According to Bakhtin, a speaker does not communicate to a listener about a "subject"; instead, "speaker" and "listener" engage in an act of communication which includes the "hero" as a genuine rhetorical force. The difference here is significant. In our conventional analyses of discourse...[s]ubjects are actually conceived as objects. They are passive, inert, powerless to shape the discourse. In Bakhtin's terms, the hero is as potent a determinant in the rhetorical paradigm as speaker or listener. The hero interacts with the speaker to shape the language and determine form. At times, the hero becomes the dominant influence in verbal and written utterance. (595)
R. Allen Harris, borrowing Schuster's idea of a Bakhtinian rhetorical circle, applies dialogics to an analysis of the dialogue in Phaedrus and discovers marked diversity in the remarks of each speaker, which in turn demonstrates how "the authorial voice is a distillation of an untold number of prior voices" (172).

Viewed in Bakhtinian terms then, the "Socratic problem" is really no problem at all, for all communication constitutes a borrowing of other voices for purposes of individual authorial intent.
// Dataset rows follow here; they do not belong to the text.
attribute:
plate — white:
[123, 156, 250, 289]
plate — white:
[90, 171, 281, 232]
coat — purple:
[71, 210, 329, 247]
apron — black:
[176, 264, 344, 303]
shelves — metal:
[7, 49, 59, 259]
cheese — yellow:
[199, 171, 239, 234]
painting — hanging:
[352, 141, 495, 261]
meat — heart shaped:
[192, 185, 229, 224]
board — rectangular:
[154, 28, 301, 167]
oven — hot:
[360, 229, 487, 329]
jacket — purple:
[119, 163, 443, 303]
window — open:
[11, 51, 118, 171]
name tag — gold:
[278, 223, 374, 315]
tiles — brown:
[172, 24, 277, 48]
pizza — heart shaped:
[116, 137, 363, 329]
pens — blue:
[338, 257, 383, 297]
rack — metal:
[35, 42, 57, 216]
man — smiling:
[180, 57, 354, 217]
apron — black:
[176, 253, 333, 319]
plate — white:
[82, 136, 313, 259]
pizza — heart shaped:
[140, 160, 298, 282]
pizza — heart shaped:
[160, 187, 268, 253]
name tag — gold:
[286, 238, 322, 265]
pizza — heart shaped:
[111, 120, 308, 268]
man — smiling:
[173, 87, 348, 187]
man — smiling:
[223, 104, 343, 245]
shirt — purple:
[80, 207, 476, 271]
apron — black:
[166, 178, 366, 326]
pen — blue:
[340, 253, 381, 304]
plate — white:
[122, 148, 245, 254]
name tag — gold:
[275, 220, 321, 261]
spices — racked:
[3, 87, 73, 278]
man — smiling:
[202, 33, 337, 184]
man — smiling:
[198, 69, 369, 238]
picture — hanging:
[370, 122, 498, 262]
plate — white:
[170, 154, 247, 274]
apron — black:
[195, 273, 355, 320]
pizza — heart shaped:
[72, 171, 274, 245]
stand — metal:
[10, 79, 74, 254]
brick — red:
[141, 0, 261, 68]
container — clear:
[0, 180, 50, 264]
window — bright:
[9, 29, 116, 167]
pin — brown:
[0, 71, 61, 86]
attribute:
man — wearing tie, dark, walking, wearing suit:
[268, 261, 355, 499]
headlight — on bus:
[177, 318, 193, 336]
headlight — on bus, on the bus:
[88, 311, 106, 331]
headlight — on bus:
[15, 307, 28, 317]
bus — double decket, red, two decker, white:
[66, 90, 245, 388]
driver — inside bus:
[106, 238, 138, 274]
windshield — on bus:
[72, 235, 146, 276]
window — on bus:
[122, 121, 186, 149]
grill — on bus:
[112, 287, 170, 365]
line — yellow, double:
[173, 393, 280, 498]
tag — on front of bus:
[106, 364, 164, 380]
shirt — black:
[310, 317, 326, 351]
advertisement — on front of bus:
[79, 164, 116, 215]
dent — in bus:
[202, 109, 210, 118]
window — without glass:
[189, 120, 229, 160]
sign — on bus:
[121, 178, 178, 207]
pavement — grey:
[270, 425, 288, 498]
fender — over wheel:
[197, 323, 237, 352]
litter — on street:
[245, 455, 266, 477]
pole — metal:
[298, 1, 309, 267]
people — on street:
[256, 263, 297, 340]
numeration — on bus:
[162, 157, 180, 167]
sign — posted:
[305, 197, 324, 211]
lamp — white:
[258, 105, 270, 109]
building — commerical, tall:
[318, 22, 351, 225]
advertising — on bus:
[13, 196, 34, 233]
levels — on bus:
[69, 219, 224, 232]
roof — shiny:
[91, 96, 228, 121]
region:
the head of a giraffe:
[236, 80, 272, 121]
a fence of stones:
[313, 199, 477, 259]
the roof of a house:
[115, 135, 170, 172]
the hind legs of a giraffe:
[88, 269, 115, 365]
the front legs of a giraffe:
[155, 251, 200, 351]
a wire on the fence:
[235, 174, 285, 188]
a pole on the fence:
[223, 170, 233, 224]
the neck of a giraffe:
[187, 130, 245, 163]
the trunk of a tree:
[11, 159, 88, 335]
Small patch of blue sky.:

Plato borrows Socrates to make a point, as Socrates during his lifetime borrowed and imparted, accepted and challenged, the thoughts of others in a never-ending, dialectical inquiry. "Truth" in the Phaedrus emerges only through the act of dialectic, and once that process stops, truth itself becomes suspect.

Schuster and Harris both give us an idea of how Bakhtin stands in relation to classical rhetorical theory, but what exactly is Bakhtin's standing within modern composition studies? Louise Wetherbee Phelps sees Bakhtin as one of four modern philosophers (Burke, Ricoeur, and Polanyi being the others) who have formulated positive, constructive ideas with great relevance for rhetoric and composition, as opposed to the thought of "poststructuralism, critical theory, Marxism, and 'edifying' philosophy that others find gloomy, skeptical, and paralyzing" (Composition 56).
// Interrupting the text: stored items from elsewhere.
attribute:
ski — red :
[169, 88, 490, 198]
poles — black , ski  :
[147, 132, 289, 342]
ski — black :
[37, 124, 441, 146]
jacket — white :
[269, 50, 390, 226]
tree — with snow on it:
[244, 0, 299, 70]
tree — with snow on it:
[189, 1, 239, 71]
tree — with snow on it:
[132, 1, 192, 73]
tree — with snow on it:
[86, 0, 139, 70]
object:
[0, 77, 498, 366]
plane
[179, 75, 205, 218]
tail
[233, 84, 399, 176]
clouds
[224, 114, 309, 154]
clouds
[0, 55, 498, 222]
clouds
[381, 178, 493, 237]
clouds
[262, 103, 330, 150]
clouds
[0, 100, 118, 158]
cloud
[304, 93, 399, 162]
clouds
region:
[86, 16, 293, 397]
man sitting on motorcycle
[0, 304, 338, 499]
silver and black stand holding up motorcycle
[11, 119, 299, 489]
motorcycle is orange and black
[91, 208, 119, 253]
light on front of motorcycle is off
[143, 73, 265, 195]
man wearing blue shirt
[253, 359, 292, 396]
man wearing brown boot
Yet to answer fully the question of Bakhtin's influence in modern composition theory requires an examination of the various pedagogical views that have arisen during the past decade and now seem to be merging toward a unified paradigm. Lester Faigley has noted that during the 1980s, three competing schools of pedagogy vied for the attention of composition scholars: the expressive, the cognitive, and the social.

However, recent developments indicate that the expressive and cognitive views are moving increasingly toward a social view of language and literacy. Peter Elbow, considered to be the top practitioner in the expressivist camp, has throughout his work expressed an interest in how individual expression operates within a social setting, such as in collaborative writing and peer evaluation. As Stephen M. Fishman has noted, many critics have ignored the social emphasis of Elbow's work. Though the expressivist school indeed has roots in eighteenth-century German romanticism, Fishman argues that to "understand romanticism as championing the artist as a lonely, spontaneous genius is to adopt too narrow a view of romanticism" (649). Instead, he believes a central concern of romanticism was "finding common ground among individuals," and that by "seeing expressivism as isolating, Elbow's critics make it easy to neglect the communitarian objectives of his approach" (649).